Mais Théoden n’était pas livré entièrement à son sort. Les chevaliers de sa maison gisaient morts autour de lui ou, dominés par la folie de leurs coursiers, se trouvaient emportés au loin. Mais l’un d’eux était encore sur pied : Dernhelm le jeune, loyal en dépit de toute peur ; et il pleurait, car il aimait son seigneur comme un père. Tout au long de la charge, Merry s’était tenu derrière lui sans éprouver rien de fâcheux, jusqu’à la venue de l’Ombre ; alors Windfola, dans son épouvante, les avait jetés bas, et courait éperdu sur la plaine. Merry rampait à quatre pattes comme une bête égarée, et son horreur était telle qu’il ne voyait plus. Il eut envie de vomir.
« Serviteur du roi ! Serviteur du roi ! l’implorait son cœur. Tu dois rester près de lui. “Vous serez pour moi comme un père”, as-tu dit. » Mais sa volonté ne répondait pas, et son corps tremblait. Il n’osait pas ouvrir les yeux ni relever la tête.
C’est alors que, des ténèbres de son esprit, il crut entendre parler Dernhelm ; mais sa voix lui semblait étrange, à présent, et lui rappelait une autre voix qu’il avait connue.
« Arrière, vil dwimmerlaik, seigneur de la charogne ! Laisse les morts en paix ! »
Une voix froide répondit : « Ne t’interpose pas entre le Nazgûl et sa proie ! Ou il ne te tuera pas à ton tour : il t’emmènera aux maisons de lamentation, au-delà de toutes ténèbres, où ta chair sera dévorée, et ton esprit desséché mis à nu devant l’Œil sans Paupière. »
Une lame résonna, sortant du fourreau. « Fais ce que tu veux ; mais je ferai tout pour l’entraver, si je peux. »
« M’entraver, moi ? Pauvre fou. Aucun homme vivant ne le peut ! »
Merry perçut alors, de tous les sons entendus en cette heure, le plus étrange. Il semblait que Dernhelm riait, et sa voix claire était comme un tintement d’acier. « Je suis en vie, mais non un homme ! Tu as devant toi une femme. Je suis Éowyn, fille d’Éomund. Tu te dresses entre moi et mon seigneur et parent. Va-t’en, si tu n’es pas immortel ! Car, vivant ou mort-vivant, je te frapperai si tu le touches. »

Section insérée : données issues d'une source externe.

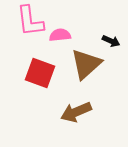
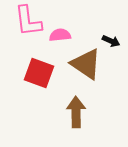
pink L-shape: moved 2 px left
brown triangle: rotated 44 degrees counterclockwise
red square: moved 1 px left
brown arrow: rotated 112 degrees clockwise
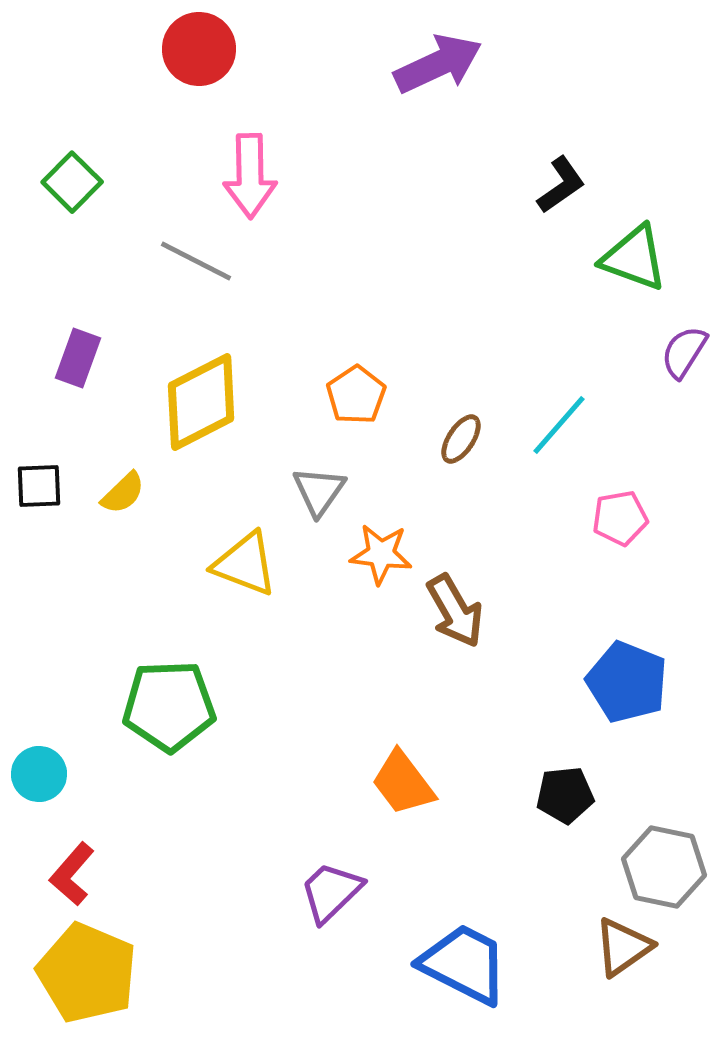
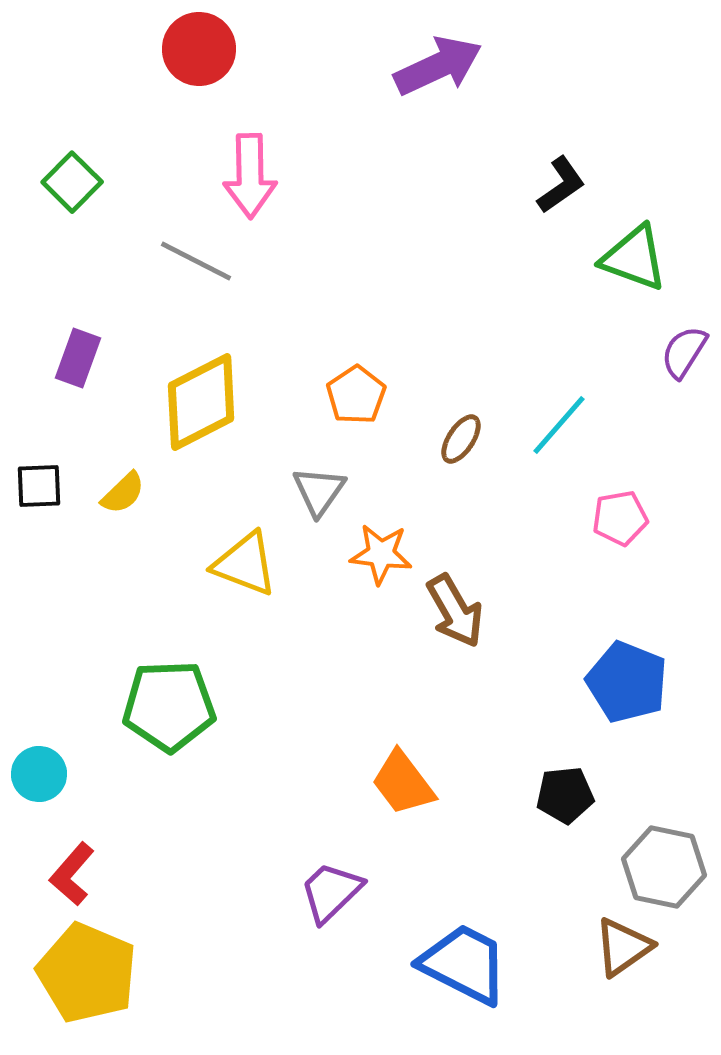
purple arrow: moved 2 px down
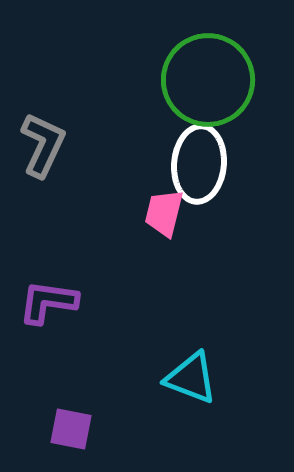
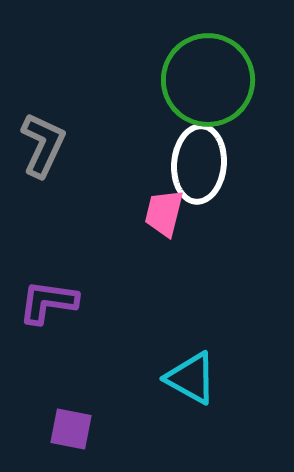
cyan triangle: rotated 8 degrees clockwise
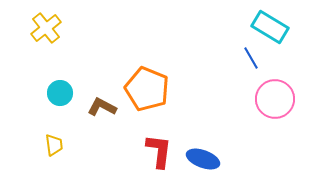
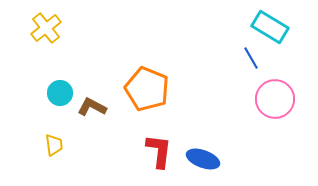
brown L-shape: moved 10 px left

La créature ailée cria après elle, mais le Spectre de l’Anneau ne fit aucune réponse, et il se tint silencieux, comme soudain assailli d’un doute. Pendant un instant, la plus totale stupéfaction eut raison de la peur de Merry. Il ouvrit les yeux et constata que sa vue n’était plus obscurcie. La grande créature était ramassée à quelques pas de lui ; tout semblait noir autour d’elle, et le Seigneur des Nazgûl se dressait au-dessus, telle une ombre de désespoir. Un peu à gauche, leur faisant face, se tenait celle qu’il avait appelée Dernhelm. Mais le heaume du secret était tombé de son front, et sa claire chevelure, délivrée de ses liens, versait un chatoiement d’or pâle sur ses épaules. Ses yeux d’un gris de mer étaient durs et implacables, pourtant des larmes coulaient sur sa joue. Une épée luisait dans sa main, et son bouclier était levé contre l’horreur, l’horreur des yeux de son ennemi.